Instructions to follow » Write out the rows below word for word, from the very first row through the line that contains "16: (694, 340)", including that line.

Listing »
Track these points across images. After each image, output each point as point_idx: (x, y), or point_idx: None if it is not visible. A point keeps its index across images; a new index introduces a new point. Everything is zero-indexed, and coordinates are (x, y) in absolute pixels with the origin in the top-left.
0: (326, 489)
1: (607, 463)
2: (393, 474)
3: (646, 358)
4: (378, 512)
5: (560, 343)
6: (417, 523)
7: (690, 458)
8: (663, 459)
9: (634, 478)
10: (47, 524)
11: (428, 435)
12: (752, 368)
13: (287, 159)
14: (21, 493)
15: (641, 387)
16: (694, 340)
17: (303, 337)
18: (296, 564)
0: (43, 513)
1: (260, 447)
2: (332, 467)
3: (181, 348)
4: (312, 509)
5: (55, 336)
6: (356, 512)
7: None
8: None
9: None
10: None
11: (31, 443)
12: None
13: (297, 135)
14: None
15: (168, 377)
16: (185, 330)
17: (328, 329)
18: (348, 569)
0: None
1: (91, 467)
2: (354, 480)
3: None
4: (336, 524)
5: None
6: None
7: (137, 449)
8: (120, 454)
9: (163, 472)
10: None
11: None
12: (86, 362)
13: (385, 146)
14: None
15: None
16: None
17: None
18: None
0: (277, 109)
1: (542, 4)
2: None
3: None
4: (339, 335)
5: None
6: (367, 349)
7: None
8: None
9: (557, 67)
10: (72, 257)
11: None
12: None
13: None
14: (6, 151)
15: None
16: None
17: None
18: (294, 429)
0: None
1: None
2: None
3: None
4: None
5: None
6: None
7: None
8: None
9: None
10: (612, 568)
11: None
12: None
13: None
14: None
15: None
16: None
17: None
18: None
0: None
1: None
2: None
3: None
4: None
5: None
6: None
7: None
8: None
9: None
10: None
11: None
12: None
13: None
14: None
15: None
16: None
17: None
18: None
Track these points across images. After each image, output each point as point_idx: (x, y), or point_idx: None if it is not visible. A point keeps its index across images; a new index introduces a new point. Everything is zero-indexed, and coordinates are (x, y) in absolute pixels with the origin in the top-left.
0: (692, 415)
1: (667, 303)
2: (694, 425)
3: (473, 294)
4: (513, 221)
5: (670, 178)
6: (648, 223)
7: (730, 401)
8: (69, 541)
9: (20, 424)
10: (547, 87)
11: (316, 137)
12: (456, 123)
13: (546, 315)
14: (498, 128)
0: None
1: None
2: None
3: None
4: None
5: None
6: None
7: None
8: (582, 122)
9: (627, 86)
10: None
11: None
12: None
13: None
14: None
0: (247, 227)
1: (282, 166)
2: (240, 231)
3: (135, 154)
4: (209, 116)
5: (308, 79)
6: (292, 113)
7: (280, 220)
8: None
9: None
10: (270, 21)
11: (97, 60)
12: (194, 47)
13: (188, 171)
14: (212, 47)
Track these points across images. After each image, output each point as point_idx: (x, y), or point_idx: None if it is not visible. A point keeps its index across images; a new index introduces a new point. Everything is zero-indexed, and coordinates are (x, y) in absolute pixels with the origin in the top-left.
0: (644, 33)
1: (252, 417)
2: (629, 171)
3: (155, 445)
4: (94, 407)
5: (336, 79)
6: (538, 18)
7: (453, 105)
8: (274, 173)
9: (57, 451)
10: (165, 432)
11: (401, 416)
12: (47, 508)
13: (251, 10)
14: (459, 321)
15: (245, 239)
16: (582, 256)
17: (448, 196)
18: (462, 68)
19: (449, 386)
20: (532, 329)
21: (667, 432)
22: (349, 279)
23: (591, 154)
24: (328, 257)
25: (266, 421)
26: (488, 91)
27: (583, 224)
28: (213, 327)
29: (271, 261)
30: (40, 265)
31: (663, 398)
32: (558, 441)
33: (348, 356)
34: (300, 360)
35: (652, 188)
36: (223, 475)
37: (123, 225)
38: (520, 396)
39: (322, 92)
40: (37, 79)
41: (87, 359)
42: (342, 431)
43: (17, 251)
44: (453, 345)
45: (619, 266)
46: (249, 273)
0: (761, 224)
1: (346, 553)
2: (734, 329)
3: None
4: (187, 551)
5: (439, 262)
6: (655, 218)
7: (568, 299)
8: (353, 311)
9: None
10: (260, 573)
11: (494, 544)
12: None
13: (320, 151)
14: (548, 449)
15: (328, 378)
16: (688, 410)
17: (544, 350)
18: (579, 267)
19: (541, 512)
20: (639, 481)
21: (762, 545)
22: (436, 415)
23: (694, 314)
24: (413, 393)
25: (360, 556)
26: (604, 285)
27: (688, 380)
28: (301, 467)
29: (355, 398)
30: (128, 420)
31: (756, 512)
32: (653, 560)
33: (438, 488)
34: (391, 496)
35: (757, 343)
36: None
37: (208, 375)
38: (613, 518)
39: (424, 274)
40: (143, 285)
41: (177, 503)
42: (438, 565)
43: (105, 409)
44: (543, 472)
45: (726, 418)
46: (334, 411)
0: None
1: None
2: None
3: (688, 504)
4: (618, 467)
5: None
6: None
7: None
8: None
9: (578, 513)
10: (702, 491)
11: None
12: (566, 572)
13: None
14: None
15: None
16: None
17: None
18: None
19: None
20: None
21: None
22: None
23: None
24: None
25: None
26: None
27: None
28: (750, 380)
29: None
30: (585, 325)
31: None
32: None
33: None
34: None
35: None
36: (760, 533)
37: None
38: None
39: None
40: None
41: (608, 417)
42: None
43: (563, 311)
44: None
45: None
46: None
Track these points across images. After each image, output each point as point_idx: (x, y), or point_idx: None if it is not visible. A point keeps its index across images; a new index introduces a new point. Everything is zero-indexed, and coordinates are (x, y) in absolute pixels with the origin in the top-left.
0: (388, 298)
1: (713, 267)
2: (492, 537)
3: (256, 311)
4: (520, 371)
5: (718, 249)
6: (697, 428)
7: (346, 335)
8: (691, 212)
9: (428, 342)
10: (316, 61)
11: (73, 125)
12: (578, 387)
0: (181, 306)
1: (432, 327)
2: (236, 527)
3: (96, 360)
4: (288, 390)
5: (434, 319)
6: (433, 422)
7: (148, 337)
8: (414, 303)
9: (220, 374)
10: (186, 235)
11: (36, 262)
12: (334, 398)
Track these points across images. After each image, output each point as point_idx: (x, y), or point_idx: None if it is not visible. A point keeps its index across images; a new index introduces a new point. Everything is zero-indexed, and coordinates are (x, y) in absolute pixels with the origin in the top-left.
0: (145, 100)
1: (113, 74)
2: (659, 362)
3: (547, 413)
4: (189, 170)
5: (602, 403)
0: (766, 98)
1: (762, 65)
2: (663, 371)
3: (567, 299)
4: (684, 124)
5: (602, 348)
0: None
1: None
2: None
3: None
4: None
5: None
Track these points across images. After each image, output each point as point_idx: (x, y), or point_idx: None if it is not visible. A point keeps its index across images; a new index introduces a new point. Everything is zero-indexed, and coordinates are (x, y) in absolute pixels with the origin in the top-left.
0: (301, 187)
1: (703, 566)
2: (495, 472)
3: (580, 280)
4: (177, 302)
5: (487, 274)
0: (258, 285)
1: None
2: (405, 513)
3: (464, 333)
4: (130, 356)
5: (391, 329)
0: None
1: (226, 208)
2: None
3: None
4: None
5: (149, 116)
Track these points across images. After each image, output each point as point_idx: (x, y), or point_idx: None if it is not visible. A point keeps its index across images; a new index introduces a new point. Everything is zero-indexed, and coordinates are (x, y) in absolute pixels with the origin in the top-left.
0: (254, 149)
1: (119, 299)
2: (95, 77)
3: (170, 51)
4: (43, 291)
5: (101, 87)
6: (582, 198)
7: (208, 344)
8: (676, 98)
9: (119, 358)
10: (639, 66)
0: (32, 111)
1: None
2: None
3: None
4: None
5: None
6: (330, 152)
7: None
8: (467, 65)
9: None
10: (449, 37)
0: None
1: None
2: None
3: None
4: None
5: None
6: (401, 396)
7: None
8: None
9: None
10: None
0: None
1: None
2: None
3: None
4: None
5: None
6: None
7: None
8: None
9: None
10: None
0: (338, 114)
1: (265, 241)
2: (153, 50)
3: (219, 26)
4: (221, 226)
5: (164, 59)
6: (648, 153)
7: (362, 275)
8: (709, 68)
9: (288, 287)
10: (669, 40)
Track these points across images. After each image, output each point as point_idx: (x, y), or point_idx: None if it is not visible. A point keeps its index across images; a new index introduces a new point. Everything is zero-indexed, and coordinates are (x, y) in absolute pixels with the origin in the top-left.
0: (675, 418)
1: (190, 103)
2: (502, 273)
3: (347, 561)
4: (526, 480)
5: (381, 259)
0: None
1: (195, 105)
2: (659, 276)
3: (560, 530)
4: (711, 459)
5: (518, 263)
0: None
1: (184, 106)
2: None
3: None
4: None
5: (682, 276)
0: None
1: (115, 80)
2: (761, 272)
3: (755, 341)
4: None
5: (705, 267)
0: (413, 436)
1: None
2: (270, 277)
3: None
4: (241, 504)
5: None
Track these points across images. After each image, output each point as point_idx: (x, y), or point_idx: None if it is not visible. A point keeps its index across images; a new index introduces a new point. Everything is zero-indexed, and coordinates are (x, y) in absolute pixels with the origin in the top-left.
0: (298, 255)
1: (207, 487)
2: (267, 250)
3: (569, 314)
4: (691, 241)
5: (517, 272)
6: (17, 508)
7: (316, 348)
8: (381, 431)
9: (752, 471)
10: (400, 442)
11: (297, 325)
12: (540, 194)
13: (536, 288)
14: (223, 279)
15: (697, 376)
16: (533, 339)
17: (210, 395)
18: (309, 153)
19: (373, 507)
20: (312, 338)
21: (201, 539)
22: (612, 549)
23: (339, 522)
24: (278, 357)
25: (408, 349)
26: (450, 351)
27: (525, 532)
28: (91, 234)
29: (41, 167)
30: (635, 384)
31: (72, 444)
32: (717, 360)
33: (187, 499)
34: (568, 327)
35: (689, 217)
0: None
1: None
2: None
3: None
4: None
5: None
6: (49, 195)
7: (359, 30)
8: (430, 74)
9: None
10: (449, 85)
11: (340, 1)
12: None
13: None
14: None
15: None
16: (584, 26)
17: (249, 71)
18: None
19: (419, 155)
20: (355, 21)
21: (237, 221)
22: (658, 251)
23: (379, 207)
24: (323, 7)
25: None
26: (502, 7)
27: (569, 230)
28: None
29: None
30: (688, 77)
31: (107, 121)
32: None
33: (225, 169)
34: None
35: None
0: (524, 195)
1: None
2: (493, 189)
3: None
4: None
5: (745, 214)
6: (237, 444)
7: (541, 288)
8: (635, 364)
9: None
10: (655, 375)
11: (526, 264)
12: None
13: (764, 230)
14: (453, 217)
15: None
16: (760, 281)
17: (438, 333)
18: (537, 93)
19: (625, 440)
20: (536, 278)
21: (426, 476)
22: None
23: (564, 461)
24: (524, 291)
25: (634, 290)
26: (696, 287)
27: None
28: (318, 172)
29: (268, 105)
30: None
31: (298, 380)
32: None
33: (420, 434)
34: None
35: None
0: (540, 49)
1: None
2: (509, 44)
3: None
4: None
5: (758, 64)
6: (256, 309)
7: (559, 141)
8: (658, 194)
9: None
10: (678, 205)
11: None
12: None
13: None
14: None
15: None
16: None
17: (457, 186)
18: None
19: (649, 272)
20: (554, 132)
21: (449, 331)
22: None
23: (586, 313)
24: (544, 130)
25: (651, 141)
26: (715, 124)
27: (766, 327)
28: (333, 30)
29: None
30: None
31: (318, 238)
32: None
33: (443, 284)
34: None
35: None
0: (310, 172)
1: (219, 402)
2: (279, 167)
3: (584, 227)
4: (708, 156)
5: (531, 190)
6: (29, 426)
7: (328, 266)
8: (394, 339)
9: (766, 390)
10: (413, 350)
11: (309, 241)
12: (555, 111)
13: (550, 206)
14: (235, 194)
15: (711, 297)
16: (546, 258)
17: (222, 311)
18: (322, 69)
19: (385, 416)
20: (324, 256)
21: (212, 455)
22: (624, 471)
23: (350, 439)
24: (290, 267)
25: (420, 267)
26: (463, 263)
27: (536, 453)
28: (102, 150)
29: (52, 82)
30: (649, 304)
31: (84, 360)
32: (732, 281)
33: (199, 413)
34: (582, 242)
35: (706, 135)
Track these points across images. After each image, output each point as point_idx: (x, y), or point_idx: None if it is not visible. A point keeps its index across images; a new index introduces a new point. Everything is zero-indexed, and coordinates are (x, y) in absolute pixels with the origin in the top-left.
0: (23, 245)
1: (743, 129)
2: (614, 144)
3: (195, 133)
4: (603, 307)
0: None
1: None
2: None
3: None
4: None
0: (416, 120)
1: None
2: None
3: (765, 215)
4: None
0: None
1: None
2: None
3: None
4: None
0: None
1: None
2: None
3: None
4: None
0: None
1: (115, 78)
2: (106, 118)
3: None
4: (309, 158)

Reply to the task »
Track these points across images. After each image, output each point as point_idx: (x, y), or point_idx: None if it is not visible. A point keeps its index across images; a new index introduces a new point. Everything is zero-indexed, and coordinates are (x, y) in absolute pixels with the origin in the top-left.
0: (326, 489)
1: (607, 463)
2: (393, 474)
3: (646, 358)
4: (378, 512)
5: (560, 343)
6: (417, 523)
7: (690, 458)
8: (663, 459)
9: (634, 478)
10: (47, 524)
11: (428, 435)
12: (752, 368)
13: (287, 159)
14: (21, 493)
15: (641, 387)
16: (694, 340)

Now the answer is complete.